*** Begin section ***

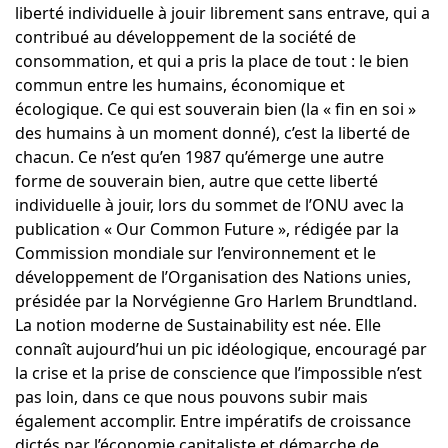
liberté individuelle à jouir librement sans entrave, qui a
contribué au développement de la société de
consommation, et qui a pris la place de tout : le bien
commun entre les humains, économique et
écologique. Ce qui est souverain bien (la « fin en soi »
des humains à un moment donné), c’est la liberté de
chacun. Ce n’est qu’en 1987 qu’émerge une autre
forme de souverain bien, autre que cette liberté
individuelle à jouir, lors du sommet de l’ONU avec la
publication « Our Common Future », rédigée par la
Commission mondiale sur l’environnement et le
développement de l’Organisation des Nations unies,
présidée par la Norvégienne Gro Harlem Brundtland.
La notion moderne de Sustainability est née. Elle
connaît aujourd’hui un pic idéologique, encouragé par
la crise et la prise de conscience que l’impossible n’est
pas loin, dans ce que nous pouvons subir mais
également accomplir. Entre impératifs de croissance
dictés par l’économie capitaliste et démarche de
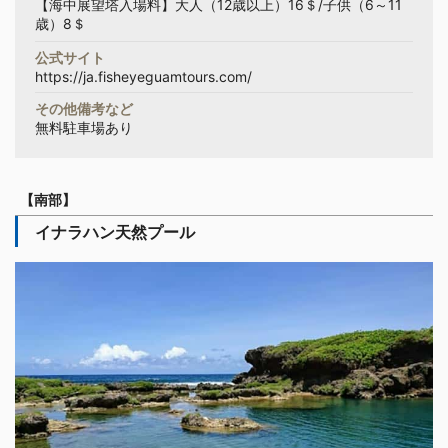
【海中展望塔入場料】大人（12歳以上）16＄/子供（6～11
歳）8＄
公式サイト
https://ja.fisheyeguamtours.com/
その他備考など
無料駐車場あり
【南部】
イナラハン天然プール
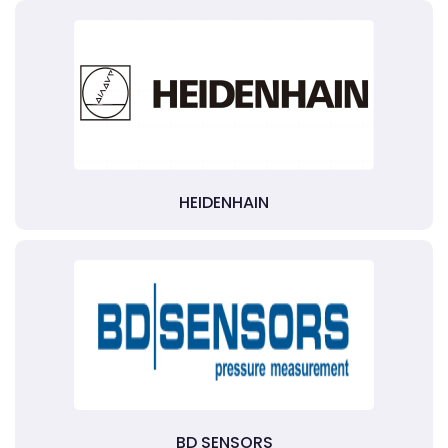
HEIDENHAIN
BD SENSORS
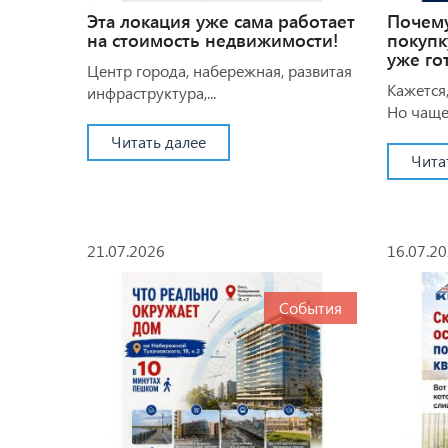
Эта локация уже сама работает
Почем
на стоимость недвижимости!
покупк
уже го
Центр города, набережная, развитая
Кажется,
инфраструктура,...
Но чаще 
Читать далее
Чита
21.07.2026
16.07.2
События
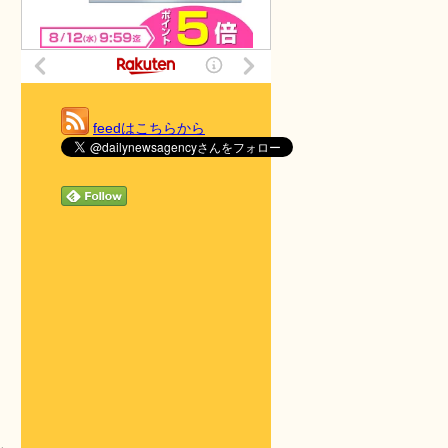
feedはこちらから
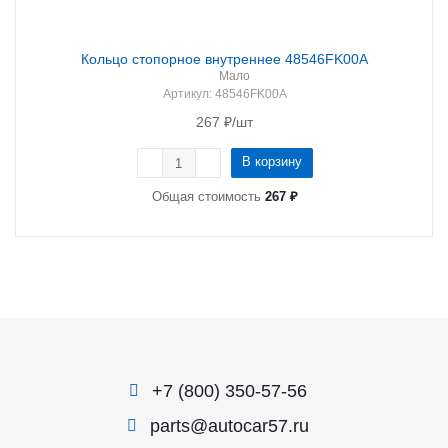
Кольцо стопорное внутреннее 48546FK00A
Мало
Артикул
: 48546FK00A
267
₽
/шт
В корзину
Общая стоимость
267 ₽
+7 (800) 350-57-56
parts@autocar57.ru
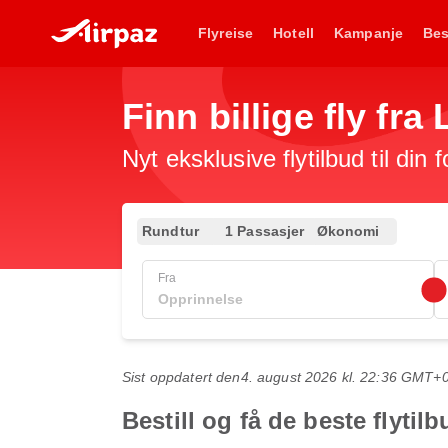
Flyreise
Hotell
Kampanje
Bes
Finn billige fly fra 
Nyt eksklusive flytilbud til din 
Rundtur
1 Passasjer
Økonomi
Fra
Sist oppdatert den
4. august 2026 kl. 22:36 GMT+
Bestill og få de beste flytilb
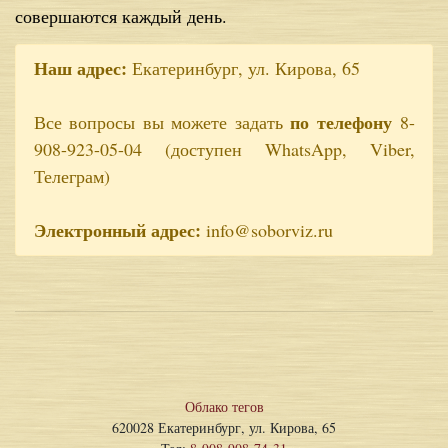
совершаются каждый день.
Наш адрес:
Екатеринбург, ул. Кирова, 65
по телефону
Все вопросы вы можете задать
8-
908-923-05-04 (доступен WhatsApp, Viber,
Телеграм)
Электронный адрес:
info@soborviz.ru
Облако тегов
620028 Екатеринбург, ул. Кирова, 65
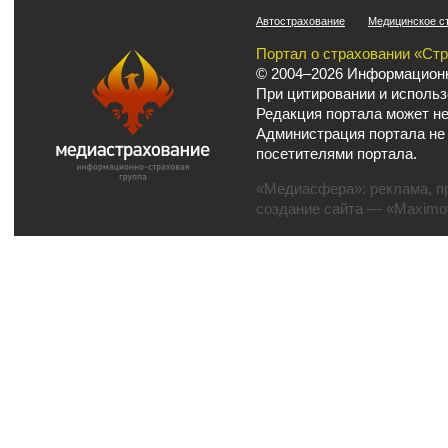
Автострахование
Медицинское с
Портал о страховании «Ст
© 2004–2026 Информационн
При цитировании и использ
Редакция портала может не
Администрация портала не
посетителями портала.
«Медиасфера»:
реклама
,
п
создание сайта
— «Maximov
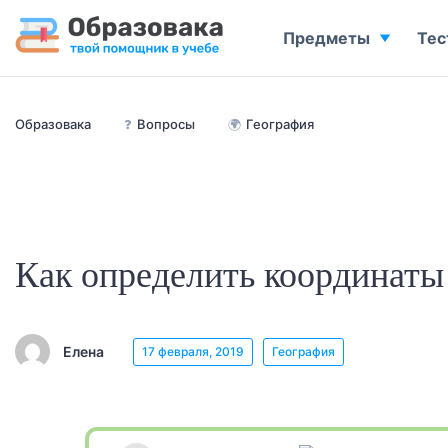
Предметы
Тес
Образовака
❓
Вопросы
🌍
География
Как определить координаты
Елена
17 февраля, 2019
География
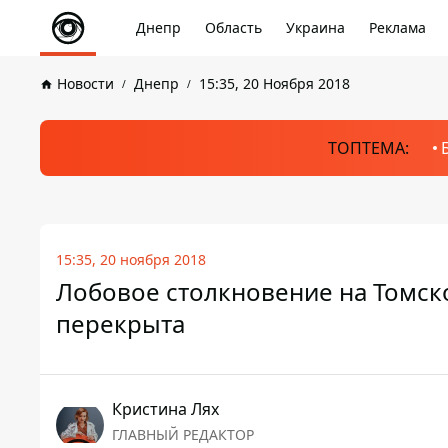
Днепр
Область
Украина
Реклама
Новости
Днепр
15:35, 20 Ноября 2018
ТОПТЕМА:
15:35, 20 ноября 2018
Лобовое столкновение на Томско
перекрыта
Кристина Лях
ГЛАВНЫЙ РЕДАКТОР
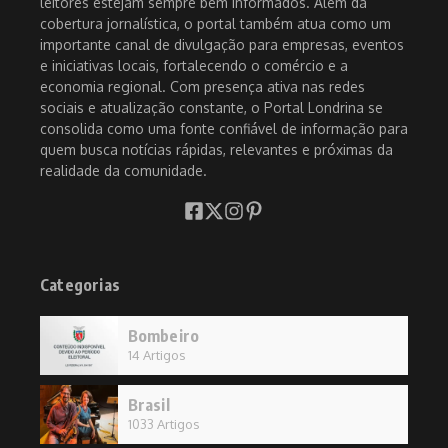
leitores estejam sempre bem informados. Além da
cobertura jornalística, o portal também atua como um
importante canal de divulgação para empresas, eventos
e iniciativas locais, fortalecendo o comércio e a
economia regional. Com presença ativa nas redes
sociais e atualização constante, o Portal Londrina se
consolida como uma fonte confiável de informação para
quem busca notícias rápidas, relevantes e próximas da
realidade da comunidade.
Categorias
Bombeiro
14 Artigos
Brasil
1033 Artigos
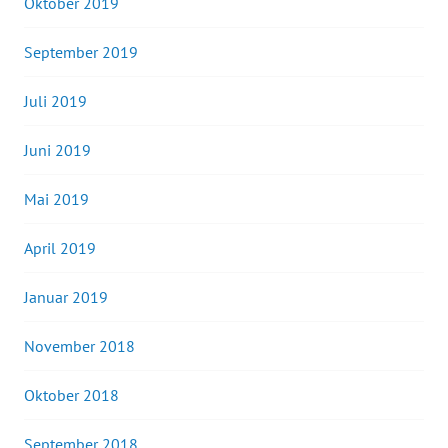
Oktober 2019
September 2019
Juli 2019
Juni 2019
Mai 2019
April 2019
Januar 2019
November 2018
Oktober 2018
September 2018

*** End section ***

* **What is expected**
All that is wanted is a faithful reproduction of the line above with "contribué au développement de la société de", the line with "pas loin, dans ce que nous pouvons subir mais", and every line in between.

* **Solution for this task**
contribué au développement de la société de
consommation, et qui a pris la place de tout : le bien
commun entre les humains, économique et
écologique. Ce qui est souverain bien (la « fin en soi »
des humains à un moment donné), c’est la liberté de
chacun. Ce n’est qu’en 1987 qu’émerge une autre
forme de souverain bien, autre que cette liberté
individuelle à jouir, lors du sommet de l’ONU avec la
publication « Our Common Future », rédigée par la
Commission mondiale sur l’environnement et le
développement de l’Organisation des Nations unies,
présidée par la Norvégienne Gro Harlem Brundtland.
La notion moderne de Sustainability est née. Elle
connaît aujourd’hui un pic idéologique, encouragé par
la crise et la prise de conscience que l’impossible n’est
pas loin, dans ce que nous pouvons subir mais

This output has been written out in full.